Ich komme nicht umhin, fürderhin zu konstatieren, dass in unserer Sprache viele alte Worte und Wortverbindungen, auch wenn sie lateinischen, französischen oder griechischen Ursprungs sind, nicht mehr verwendet werden – und auch ihre Bedeutung häufig nicht mehr bekannt sind.

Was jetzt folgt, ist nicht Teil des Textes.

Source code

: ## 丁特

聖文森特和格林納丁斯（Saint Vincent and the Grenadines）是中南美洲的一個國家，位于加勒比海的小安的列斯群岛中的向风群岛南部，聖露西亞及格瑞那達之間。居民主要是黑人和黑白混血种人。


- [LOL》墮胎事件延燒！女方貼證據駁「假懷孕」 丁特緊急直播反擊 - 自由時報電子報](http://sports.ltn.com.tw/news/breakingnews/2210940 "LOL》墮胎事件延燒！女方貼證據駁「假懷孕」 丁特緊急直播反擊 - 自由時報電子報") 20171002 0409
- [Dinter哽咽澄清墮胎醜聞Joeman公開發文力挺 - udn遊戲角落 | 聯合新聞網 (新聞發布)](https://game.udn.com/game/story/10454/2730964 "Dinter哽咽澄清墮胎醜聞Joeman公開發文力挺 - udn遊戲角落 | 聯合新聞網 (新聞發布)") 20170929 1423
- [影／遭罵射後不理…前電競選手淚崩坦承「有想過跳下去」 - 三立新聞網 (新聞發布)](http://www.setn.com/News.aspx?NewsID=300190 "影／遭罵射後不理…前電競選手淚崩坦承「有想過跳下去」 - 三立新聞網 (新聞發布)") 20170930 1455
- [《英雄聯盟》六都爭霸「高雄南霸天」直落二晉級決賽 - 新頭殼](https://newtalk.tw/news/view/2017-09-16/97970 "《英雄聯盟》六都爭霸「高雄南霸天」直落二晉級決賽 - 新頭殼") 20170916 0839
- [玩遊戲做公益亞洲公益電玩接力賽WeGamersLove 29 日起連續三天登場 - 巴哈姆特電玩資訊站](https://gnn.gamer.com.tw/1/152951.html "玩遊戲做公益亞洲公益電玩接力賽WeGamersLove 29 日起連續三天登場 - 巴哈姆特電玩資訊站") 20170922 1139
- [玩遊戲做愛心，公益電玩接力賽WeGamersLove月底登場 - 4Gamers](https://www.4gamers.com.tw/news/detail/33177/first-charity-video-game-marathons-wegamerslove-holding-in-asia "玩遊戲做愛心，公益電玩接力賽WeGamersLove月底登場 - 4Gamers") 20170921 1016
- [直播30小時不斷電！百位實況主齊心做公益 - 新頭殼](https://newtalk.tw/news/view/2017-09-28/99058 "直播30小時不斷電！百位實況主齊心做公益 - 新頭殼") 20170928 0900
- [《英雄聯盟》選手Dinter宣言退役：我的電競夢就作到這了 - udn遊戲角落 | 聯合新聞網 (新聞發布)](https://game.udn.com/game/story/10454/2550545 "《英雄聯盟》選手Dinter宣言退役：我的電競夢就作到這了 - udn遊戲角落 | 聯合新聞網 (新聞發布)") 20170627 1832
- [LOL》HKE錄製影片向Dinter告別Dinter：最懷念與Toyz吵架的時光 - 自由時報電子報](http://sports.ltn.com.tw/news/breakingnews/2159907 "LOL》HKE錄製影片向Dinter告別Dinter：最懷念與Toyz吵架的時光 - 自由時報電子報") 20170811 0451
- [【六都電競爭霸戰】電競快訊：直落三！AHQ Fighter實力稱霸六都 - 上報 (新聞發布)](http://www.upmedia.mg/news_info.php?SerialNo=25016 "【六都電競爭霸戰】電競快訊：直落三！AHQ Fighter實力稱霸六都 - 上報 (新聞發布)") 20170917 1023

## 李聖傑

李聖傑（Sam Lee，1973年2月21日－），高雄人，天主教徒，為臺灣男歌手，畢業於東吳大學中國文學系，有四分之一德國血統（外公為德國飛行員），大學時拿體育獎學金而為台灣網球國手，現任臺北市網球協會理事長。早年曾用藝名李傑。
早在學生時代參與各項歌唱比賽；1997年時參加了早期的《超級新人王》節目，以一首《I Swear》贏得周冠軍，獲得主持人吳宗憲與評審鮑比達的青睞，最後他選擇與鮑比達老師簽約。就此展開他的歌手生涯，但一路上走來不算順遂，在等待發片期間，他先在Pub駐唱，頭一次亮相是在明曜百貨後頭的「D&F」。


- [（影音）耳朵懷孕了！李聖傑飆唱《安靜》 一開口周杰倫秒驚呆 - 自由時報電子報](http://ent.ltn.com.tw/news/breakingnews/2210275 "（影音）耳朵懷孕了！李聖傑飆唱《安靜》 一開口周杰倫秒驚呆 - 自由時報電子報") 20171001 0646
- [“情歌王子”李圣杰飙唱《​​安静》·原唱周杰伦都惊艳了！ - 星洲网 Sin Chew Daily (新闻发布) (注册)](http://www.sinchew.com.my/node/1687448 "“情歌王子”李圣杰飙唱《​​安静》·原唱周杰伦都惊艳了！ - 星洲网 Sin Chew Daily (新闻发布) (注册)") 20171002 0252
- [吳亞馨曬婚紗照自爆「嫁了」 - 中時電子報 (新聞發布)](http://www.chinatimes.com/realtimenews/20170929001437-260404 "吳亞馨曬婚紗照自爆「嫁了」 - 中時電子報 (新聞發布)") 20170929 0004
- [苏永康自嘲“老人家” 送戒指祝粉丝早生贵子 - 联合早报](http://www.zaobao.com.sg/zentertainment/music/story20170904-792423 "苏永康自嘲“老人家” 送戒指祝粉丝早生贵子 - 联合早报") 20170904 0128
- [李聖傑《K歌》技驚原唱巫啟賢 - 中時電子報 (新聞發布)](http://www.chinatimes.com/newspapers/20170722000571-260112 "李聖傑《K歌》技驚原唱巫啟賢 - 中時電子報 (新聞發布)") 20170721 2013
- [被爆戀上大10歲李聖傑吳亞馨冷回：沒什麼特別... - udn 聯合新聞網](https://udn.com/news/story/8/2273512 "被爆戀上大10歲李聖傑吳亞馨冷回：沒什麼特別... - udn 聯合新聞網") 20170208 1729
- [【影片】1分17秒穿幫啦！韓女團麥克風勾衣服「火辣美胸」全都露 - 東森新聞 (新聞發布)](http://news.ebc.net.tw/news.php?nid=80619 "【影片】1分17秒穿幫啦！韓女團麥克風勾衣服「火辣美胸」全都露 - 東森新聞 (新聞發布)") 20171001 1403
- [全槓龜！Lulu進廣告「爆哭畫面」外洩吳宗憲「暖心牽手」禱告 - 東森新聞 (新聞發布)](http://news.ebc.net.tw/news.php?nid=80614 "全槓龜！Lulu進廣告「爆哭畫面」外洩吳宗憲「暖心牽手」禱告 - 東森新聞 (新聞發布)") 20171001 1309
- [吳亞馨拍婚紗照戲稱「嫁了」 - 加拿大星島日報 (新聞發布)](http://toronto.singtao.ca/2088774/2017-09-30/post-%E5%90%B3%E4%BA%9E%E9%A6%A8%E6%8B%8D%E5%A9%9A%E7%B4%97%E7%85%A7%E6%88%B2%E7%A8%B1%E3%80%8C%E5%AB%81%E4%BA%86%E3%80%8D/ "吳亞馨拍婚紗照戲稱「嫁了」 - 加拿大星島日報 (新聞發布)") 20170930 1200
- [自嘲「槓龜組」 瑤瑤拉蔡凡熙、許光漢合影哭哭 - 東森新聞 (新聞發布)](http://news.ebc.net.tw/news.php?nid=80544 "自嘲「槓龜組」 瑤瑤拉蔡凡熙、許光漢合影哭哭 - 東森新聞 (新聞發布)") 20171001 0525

umhin                    spätmittelhochdeutscher Sprachgebrauch, bedeutet: umbehin, nicht umetwas herum kommen

fürderhin               aus dem mittelhochdeutschen Sprachgebrauch, bedeutet: vom jetzigen Zeitpunkt an

konstatieren          französisch/lateinisch: constater/constat , bedeutet: es steht fest, erkennen, feststellen, ausfindig machen…

Also:

Ich komme vom jetzigen Standpunkt aus nicht herum, festzustellen, dass in unserer Sprache viele Worte in ihrer Bedeutung nicht mehr gebraucht und auch nicht mehr verstanden werden.

Zum Beispiel:

selbander              zu zweit

selbdritt                 zu dritt.

selbviert                zu viert

selbig                    mittelhochdeutscher Sprachgebrauch: selbic,  derselbe. am selbigen Tage

selbst                    spätmittelhochdeutsch, aber noch im modernen Sprachgebrauch.Im Zusammenhang mit einer Person oder einer Sache: die Mutter macht alles selbst ; selbst gebackener  Kuchen

 

klabastern             Wortmalerei. Umgangssprachlich viele Bedeutungen: hantieren, sich zu schaffen machen, friemeln, knibbeln, herumfummeln.

feilhalten               feilbieten: anbieten, Ware anbieten

gefeit                     sein. Bedeutet: vor etwas geschützt sein.

freien                     niederdeutsch vrien/ altsächsisch frihön. Bedeutet: hochzeiten, ehelichen

 

kasteien                 spätmittelhochdeutsch kastyen, mittellateinisch castare. Bedeutung: strafen, züchtigen, sich quälen.

Maulaffen               feilbieten bedeutet: nicht dumm herumstehen und staunen (mit offenem Mund). Maulaffen waren im Mittelhalter nach oben offene Halterungen an den Wänden, um brennende  Kienspäne hinein zu stecken.

 

Nun wollen wir aber nicht Maulaffen halten, ob der vielen alten Worte, sonst sind wir fürderhin nicht gefeit gegen selbige, ob nun selbander oder selbviert, wollen wir nicht darob klabastern, sonst kasteien wir uns womöglich.